连月来的舟车劳顿,礼大夫仅休整了一日,便被年庚和锦绣亲自请动前往前院。
魏娘在前头领路,一行人绕过抄手游廊穿过甬道,这些日子以来,魏阳和魏时因时常发作,依旧被困于铁笼里。
礼大夫提着药箱与年庚并肩而行,锦绣在身后牵着同样拎着小药箱的丞延,不多会儿,他们来到前院一处稍显偏壁的院子,还没走近垂花院门,里头就传来阵阵野兽般歇厮底里的嘶吼。

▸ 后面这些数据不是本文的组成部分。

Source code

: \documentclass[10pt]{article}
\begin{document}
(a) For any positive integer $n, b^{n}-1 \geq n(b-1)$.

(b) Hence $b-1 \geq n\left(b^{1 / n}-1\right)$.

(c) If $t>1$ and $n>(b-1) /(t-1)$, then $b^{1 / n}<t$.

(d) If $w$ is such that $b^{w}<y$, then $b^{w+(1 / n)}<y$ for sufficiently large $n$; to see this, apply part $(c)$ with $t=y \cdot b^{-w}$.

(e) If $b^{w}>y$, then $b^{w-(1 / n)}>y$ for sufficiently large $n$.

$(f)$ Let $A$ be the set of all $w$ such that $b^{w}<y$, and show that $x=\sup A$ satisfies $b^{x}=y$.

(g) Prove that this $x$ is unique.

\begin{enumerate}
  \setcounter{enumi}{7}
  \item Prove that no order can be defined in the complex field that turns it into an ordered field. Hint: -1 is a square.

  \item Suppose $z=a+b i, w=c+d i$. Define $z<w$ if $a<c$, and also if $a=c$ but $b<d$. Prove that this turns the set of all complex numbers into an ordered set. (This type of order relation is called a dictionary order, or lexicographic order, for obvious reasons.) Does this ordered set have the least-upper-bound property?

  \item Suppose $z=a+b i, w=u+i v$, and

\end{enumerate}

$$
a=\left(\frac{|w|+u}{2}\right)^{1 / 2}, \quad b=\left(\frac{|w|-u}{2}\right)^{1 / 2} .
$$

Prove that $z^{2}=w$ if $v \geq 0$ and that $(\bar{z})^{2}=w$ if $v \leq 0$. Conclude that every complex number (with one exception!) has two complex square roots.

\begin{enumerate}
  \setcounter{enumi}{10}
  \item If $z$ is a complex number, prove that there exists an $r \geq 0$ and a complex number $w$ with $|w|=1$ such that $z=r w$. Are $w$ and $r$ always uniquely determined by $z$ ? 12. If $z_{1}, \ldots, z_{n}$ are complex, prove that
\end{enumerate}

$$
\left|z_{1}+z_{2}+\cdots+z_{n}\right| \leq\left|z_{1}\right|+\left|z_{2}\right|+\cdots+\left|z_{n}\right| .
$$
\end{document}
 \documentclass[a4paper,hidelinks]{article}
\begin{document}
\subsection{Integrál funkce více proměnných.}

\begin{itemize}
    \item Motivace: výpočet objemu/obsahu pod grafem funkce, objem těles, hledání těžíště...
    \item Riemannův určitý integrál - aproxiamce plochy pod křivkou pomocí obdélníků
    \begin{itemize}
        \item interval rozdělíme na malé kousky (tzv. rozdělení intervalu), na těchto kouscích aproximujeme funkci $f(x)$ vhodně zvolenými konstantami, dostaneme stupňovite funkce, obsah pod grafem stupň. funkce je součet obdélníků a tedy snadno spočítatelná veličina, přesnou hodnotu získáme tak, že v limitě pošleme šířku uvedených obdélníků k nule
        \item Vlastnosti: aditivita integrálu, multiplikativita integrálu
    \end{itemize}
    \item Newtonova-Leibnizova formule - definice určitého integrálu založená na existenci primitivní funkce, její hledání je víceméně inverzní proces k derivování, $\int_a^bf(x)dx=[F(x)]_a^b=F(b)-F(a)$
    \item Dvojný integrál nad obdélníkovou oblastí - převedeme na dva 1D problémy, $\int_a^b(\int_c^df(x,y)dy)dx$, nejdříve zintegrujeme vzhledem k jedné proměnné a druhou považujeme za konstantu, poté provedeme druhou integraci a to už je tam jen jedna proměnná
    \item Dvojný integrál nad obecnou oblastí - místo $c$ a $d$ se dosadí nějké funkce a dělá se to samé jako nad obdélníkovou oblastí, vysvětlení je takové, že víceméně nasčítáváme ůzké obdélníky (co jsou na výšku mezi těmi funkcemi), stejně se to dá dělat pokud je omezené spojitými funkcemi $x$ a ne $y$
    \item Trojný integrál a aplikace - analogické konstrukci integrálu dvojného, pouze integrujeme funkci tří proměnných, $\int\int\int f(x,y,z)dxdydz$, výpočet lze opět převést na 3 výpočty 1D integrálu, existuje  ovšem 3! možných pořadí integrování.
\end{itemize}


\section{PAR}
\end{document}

魏娘不禁眉头紧锁,忧虑的回头看了眼礼大夫,生怕把神医给吓跑。
等在院子里的魏风看见来人,难掩欣喜的近前见礼:“主君、郡主,神医。”
年庚微微颌首,回头对锦绣说,“娘子请留步,暂且在前厅等着。”
他担心待会儿里边的场景吓着媳妇。
锦绣想了想,说道,“好,你看好子叔。”
话音刚落,丞延便抬起头说道,“娘亲您放心,子叔不怕。”
在儋州的时候,他随礼爷爷上山采药,更凶险的事情不是没遇见过。
锦绣欣慰的拍了拍孩子的手背,“好,娘亲回寿荫堂等你们。”
“嗯嗯。”
“礼大夫,请随我来。”年庚莞了莞唇,跟礼大夫先行前往。
听见里头传来的动静,礼大夫眼底不禁闪过一抹兴致,捊着胡子回头示意丞延跟上,这么好的实操场面,好让小子也开开眼界。
魏娘识趣的没有跟上,而是伺候锦绣回到三进的寿荫堂等待结果。
院子里,魏风带着主子们来到最里面的那间厢房,门外守着两名暗卫。
暗卫们看见来人,先是作揖行礼:“主君。”
年庚点头,示意魏风把门打开。
当房门推开,偌大的厢房里除了一张放茶碗的四方桌,没有任何的家具摆设,厢房正中央放置着两口大铁笼。